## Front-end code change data
--------
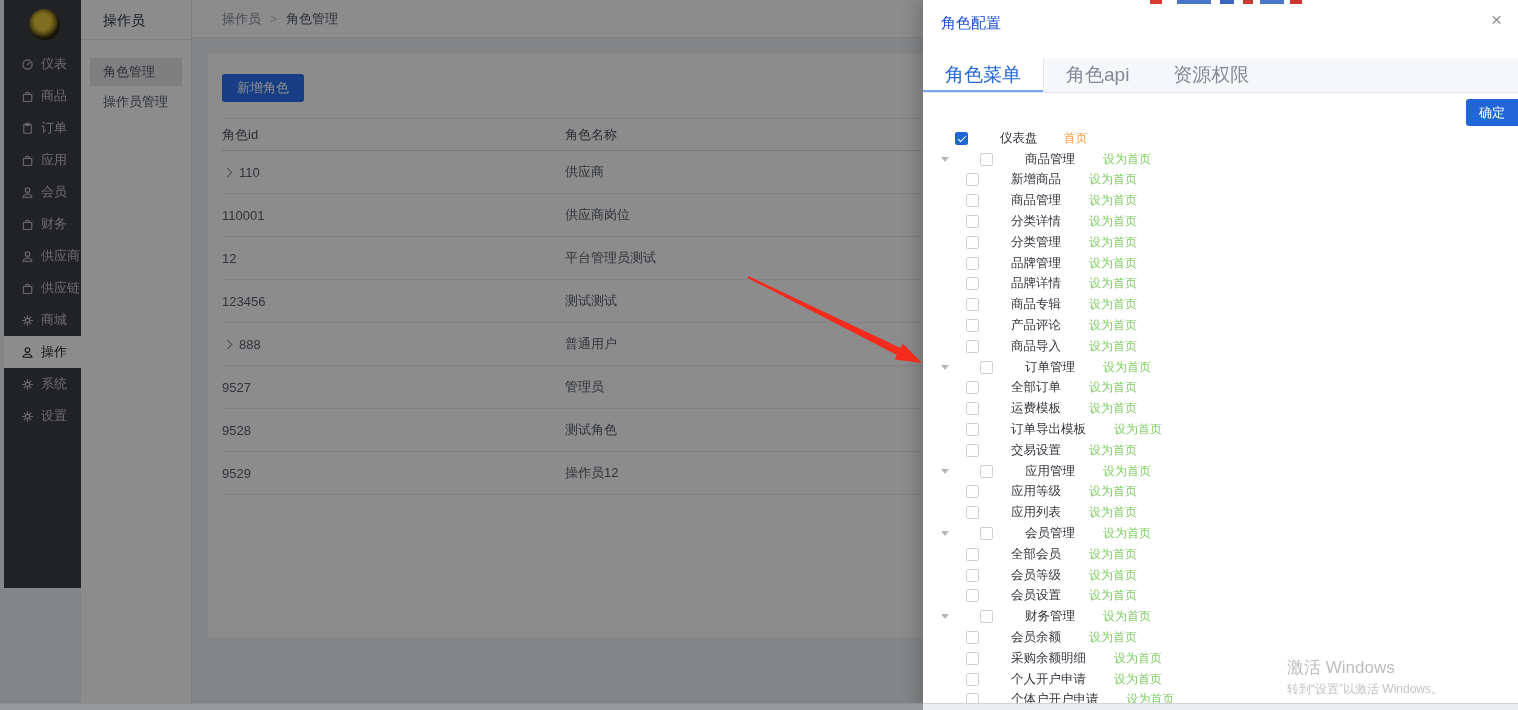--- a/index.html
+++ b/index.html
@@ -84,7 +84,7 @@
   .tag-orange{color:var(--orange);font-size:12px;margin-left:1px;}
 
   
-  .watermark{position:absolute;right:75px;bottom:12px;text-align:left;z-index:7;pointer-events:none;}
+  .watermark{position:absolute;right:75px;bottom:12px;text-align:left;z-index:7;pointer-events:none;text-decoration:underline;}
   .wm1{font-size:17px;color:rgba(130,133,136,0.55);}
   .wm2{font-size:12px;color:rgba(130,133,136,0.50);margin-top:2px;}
--------
Your answer must be an exact copy of the records, free of images.

--- a/index.html
+++ b/index.html
@@ -84,7 +84,7 @@
   .tag-orange{color:var(--orange);font-size:12px;margin-left:1px;}
 
   
-  .watermark{position:absolute;right:75px;bottom:12px;text-align:left;z-index:7;pointer-events:none;}
+  .watermark{position:absolute;right:75px;bottom:12px;text-align:left;z-index:7;pointer-events:none;text-decoration:underline;}
   .wm1{font-size:17px;color:rgba(130,133,136,0.55);}
   .wm2{font-size:12px;color:rgba(130,133,136,0.50);margin-top:2px;}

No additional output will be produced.